- About this exercise
Reproduce every one of the following lines word for word, in the same order.

- Stored data
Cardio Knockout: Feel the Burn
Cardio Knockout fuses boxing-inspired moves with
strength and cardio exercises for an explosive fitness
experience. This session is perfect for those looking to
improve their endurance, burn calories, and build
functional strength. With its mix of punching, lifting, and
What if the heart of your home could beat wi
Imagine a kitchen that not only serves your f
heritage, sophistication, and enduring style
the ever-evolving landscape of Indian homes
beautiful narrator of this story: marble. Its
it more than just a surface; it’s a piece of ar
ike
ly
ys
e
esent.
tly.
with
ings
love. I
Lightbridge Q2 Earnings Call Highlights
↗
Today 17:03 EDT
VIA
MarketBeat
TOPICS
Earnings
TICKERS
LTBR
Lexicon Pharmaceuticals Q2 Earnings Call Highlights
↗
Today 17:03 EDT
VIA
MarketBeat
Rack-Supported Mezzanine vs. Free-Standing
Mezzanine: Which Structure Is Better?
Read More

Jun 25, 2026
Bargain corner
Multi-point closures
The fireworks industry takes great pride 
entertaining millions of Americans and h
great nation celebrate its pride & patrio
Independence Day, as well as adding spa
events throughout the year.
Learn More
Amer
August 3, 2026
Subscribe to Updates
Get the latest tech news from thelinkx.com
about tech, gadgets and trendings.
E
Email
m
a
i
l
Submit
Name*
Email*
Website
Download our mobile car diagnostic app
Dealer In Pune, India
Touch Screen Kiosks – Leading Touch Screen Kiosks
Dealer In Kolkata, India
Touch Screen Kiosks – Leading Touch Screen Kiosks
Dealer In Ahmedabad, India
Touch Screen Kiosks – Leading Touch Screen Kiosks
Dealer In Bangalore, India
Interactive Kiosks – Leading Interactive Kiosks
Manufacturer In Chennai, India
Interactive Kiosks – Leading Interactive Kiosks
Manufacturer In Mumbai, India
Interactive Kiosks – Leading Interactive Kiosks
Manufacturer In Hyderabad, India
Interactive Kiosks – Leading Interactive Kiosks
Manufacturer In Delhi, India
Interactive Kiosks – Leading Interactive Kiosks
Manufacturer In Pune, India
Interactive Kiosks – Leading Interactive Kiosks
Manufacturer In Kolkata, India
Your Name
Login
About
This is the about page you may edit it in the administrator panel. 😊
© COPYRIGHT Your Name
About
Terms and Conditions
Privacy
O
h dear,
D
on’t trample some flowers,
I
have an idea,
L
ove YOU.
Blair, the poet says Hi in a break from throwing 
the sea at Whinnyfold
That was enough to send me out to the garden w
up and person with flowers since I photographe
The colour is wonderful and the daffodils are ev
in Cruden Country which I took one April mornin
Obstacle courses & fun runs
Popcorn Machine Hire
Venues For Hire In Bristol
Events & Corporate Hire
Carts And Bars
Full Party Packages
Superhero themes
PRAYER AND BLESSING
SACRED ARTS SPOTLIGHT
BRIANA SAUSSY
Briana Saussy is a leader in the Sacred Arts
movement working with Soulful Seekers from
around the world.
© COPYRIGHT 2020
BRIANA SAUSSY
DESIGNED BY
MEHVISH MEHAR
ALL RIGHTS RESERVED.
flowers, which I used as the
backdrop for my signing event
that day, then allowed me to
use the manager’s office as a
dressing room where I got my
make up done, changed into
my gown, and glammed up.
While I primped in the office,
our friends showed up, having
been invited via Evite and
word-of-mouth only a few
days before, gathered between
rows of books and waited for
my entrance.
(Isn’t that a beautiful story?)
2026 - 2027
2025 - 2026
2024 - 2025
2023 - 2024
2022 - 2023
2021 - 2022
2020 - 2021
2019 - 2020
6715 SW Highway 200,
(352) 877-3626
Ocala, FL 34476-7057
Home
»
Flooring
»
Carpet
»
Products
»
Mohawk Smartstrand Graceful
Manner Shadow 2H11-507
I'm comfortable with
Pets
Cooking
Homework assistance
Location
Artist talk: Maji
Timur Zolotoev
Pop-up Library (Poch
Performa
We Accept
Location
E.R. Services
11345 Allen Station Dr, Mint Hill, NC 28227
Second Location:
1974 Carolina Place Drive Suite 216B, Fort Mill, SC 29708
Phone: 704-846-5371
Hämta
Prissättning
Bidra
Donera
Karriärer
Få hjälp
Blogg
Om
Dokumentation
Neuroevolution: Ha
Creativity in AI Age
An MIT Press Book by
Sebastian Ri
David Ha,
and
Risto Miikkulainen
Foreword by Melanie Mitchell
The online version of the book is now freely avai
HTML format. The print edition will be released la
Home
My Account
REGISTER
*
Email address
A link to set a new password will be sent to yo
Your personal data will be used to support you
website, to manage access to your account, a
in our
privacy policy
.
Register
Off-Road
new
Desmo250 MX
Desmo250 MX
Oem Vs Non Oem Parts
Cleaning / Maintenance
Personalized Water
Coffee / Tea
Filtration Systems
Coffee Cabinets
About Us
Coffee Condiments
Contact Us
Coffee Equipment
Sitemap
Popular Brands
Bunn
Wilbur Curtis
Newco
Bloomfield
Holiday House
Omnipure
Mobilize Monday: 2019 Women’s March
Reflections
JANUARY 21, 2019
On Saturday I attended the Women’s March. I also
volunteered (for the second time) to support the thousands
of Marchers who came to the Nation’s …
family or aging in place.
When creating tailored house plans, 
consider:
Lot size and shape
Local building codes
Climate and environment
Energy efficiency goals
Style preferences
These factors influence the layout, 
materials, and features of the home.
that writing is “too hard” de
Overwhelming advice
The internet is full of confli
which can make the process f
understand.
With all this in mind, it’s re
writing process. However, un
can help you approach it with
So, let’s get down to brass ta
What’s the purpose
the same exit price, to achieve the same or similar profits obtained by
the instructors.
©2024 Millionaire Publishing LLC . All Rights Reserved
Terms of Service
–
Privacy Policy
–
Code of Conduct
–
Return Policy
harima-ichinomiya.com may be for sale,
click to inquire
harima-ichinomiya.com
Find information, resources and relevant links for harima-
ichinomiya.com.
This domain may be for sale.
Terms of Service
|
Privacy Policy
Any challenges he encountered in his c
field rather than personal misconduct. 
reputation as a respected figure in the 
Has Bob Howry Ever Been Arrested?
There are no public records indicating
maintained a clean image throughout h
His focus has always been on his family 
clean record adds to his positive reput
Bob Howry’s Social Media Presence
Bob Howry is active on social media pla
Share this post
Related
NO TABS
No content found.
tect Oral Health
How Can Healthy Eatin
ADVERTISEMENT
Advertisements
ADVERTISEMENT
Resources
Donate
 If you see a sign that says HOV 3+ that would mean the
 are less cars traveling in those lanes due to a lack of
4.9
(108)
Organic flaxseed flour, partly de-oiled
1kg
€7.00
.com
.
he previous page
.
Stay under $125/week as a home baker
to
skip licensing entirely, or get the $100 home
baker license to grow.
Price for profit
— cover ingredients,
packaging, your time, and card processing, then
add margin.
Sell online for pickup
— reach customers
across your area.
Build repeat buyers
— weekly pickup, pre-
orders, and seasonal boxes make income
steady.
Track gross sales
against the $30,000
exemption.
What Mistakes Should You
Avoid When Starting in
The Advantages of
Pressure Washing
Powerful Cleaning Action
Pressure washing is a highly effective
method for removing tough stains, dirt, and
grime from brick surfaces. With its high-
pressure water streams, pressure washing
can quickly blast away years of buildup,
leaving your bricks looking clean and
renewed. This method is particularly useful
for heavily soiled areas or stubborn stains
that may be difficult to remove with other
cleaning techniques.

- Result of this exercise
Cardio Knockout: Feel the Burn
Cardio Knockout fuses boxing-inspired moves with
strength and cardio exercises for an explosive fitness
experience. This session is perfect for those looking to
improve their endurance, burn calories, and build
functional strength. With its mix of punching, lifting, and
What if the heart of your home could beat wi
Imagine a kitchen that not only serves your f
heritage, sophistication, and enduring style
the ever-evolving landscape of Indian homes
beautiful narrator of this story: marble. Its
it more than just a surface; it’s a piece of ar
ike
ly
ys
e
esent.
tly.
with
ings
love. I
Lightbridge Q2 Earnings Call Highlights
↗
Today 17:03 EDT
VIA
MarketBeat
TOPICS
Earnings
TICKERS
LTBR
Lexicon Pharmaceuticals Q2 Earnings Call Highlights
↗
Today 17:03 EDT
VIA
MarketBeat
Rack-Supported Mezzanine vs. Free-Standing
Mezzanine: Which Structure Is Better?
Read More

Jun 25, 2026
Bargain corner
Multi-point closures
The fireworks industry takes great pride 
entertaining millions of Americans and h
great nation celebrate its pride & patrio
Independence Day, as well as adding spa
events throughout the year.
Learn More
Amer
August 3, 2026
Subscribe to Updates
Get the latest tech news from thelinkx.com
about tech, gadgets and trendings.
E
Email
m
a
i
l
Submit
Name*
Email*
Website
Download our mobile car diagnostic app
Dealer In Pune, India
Touch Screen Kiosks – Leading Touch Screen Kiosks
Dealer In Kolkata, India
Touch Screen Kiosks – Leading Touch Screen Kiosks
Dealer In Ahmedabad, India
Touch Screen Kiosks – Leading Touch Screen Kiosks
Dealer In Bangalore, India
Interactive Kiosks – Leading Interactive Kiosks
Manufacturer In Chennai, India
Interactive Kiosks – Leading Interactive Kiosks
Manufacturer In Mumbai, India
Interactive Kiosks – Leading Interactive Kiosks
Manufacturer In Hyderabad, India
Interactive Kiosks – Leading Interactive Kiosks
Manufacturer In Delhi, India
Interactive Kiosks – Leading Interactive Kiosks
Manufacturer In Pune, India
Interactive Kiosks – Leading Interactive Kiosks
Manufacturer In Kolkata, India
Your Name
Login
About
This is the about page you may edit it in the administrator panel. 😊
© COPYRIGHT Your Name
About
Terms and Conditions
Privacy
O
h dear,
D
on’t trample some flowers,
I
have an idea,
L
ove YOU.
Blair, the poet says Hi in a break from throwing 
the sea at Whinnyfold
That was enough to send me out to the garden w
up and person with flowers since I photographe
The colour is wonderful and the daffodils are ev
in Cruden Country which I took one April mornin
Obstacle courses & fun runs
Popcorn Machine Hire
Venues For Hire In Bristol
Events & Corporate Hire
Carts And Bars
Full Party Packages
Superhero themes
PRAYER AND BLESSING
SACRED ARTS SPOTLIGHT
BRIANA SAUSSY
Briana Saussy is a leader in the Sacred Arts
movement working with Soulful Seekers from
around the world.
© COPYRIGHT 2020
BRIANA SAUSSY
DESIGNED BY
MEHVISH MEHAR
ALL RIGHTS RESERVED.
flowers, which I used as the
backdrop for my signing event
that day, then allowed me to
use the manager’s office as a
dressing room where I got my
make up done, changed into
my gown, and glammed up.
While I primped in the office,
our friends showed up, having
been invited via Evite and
word-of-mouth only a few
days before, gathered between
rows of books and waited for
my entrance.
(Isn’t that a beautiful story?)
2026 - 2027
2025 - 2026
2024 - 2025
2023 - 2024
2022 - 2023
2021 - 2022
2020 - 2021
2019 - 2020
6715 SW Highway 200,
(352) 877-3626
Ocala, FL 34476-7057
Home
»
Flooring
»
Carpet
»
Products
»
Mohawk Smartstrand Graceful
Manner Shadow 2H11-507
I'm comfortable with
Pets
Cooking
Homework assistance
Location
Artist talk: Maji
Timur Zolotoev
Pop-up Library (Poch
Performa
We Accept
Location
E.R. Services
11345 Allen Station Dr, Mint Hill, NC 28227
Second Location:
1974 Carolina Place Drive Suite 216B, Fort Mill, SC 29708
Phone: 704-846-5371
Hämta
Prissättning
Bidra
Donera
Karriärer
Få hjälp
Blogg
Om
Dokumentation
Neuroevolution: Ha
Creativity in AI Age
An MIT Press Book by
Sebastian Ri
David Ha,
and
Risto Miikkulainen
Foreword by Melanie Mitchell
The online version of the book is now freely avai
HTML format. The print edition will be released la
Home
My Account
REGISTER
*
Email address
A link to set a new password will be sent to yo
Your personal data will be used to support you
website, to manage access to your account, a
in our
privacy policy
.
Register
Off-Road
new
Desmo250 MX
Desmo250 MX
Oem Vs Non Oem Parts
Cleaning / Maintenance
Personalized Water
Coffee / Tea
Filtration Systems
Coffee Cabinets
About Us
Coffee Condiments
Contact Us
Coffee Equipment
Sitemap
Popular Brands
Bunn
Wilbur Curtis
Newco
Bloomfield
Holiday House
Omnipure
Mobilize Monday: 2019 Women’s March
Reflections
JANUARY 21, 2019
On Saturday I attended the Women’s March. I also
volunteered (for the second time) to support the thousands
of Marchers who came to the Nation’s …
family or aging in place.
When creating tailored house plans, 
consider:
Lot size and shape
Local building codes
Climate and environment
Energy efficiency goals
Style preferences
These factors influence the layout, 
materials, and features of the home.
that writing is “too hard” de
Overwhelming advice
The internet is full of confli
which can make the process f
understand.
With all this in mind, it’s re
writing process. However, un
can help you approach it with
So, let’s get down to brass ta
What’s the purpose
the same exit price, to achieve the same or similar profits obtained by
the instructors.
©2024 Millionaire Publishing LLC . All Rights Reserved
Terms of Service
–
Privacy Policy
–
Code of Conduct
–
Return Policy
harima-ichinomiya.com may be for sale,
click to inquire
harima-ichinomiya.com
Find information, resources and relevant links for harima-
ichinomiya.com.
This domain may be for sale.
Terms of Service
|
Privacy Policy
Any challenges he encountered in his c
field rather than personal misconduct. 
reputation as a respected figure in the 
Has Bob Howry Ever Been Arrested?
There are no public records indicating
maintained a clean image throughout h
His focus has always been on his family 
clean record adds to his positive reput
Bob Howry’s Social Media Presence
Bob Howry is active on social media pla
Share this post
Related
NO TABS
No content found.
tect Oral Health
How Can Healthy Eatin
ADVERTISEMENT
Advertisements
ADVERTISEMENT
Resources
Donate
 If you see a sign that says HOV 3+ that would mean the
 are less cars traveling in those lanes due to a lack of
4.9
(108)
Organic flaxseed flour, partly de-oiled
1kg
€7.00
.com
.
he previous page
.
Stay under $125/week as a home baker
to
skip licensing entirely, or get the $100 home
baker license to grow.
Price for profit
— cover ingredients,
packaging, your time, and card processing, then
add margin.
Sell online for pickup
— reach customers
across your area.
Build repeat buyers
— weekly pickup, pre-
orders, and seasonal boxes make income
steady.
Track gross sales
against the $30,000
exemption.
What Mistakes Should You
Avoid When Starting in
The Advantages of
Pressure Washing
Powerful Cleaning Action
Pressure washing is a highly effective
method for removing tough stains, dirt, and
grime from brick surfaces. With its high-
pressure water streams, pressure washing
can quickly blast away years of buildup,
leaving your bricks looking clean and
renewed. This method is particularly useful
for heavily soiled areas or stubborn stains
that may be difficult to remove with other
cleaning techniques.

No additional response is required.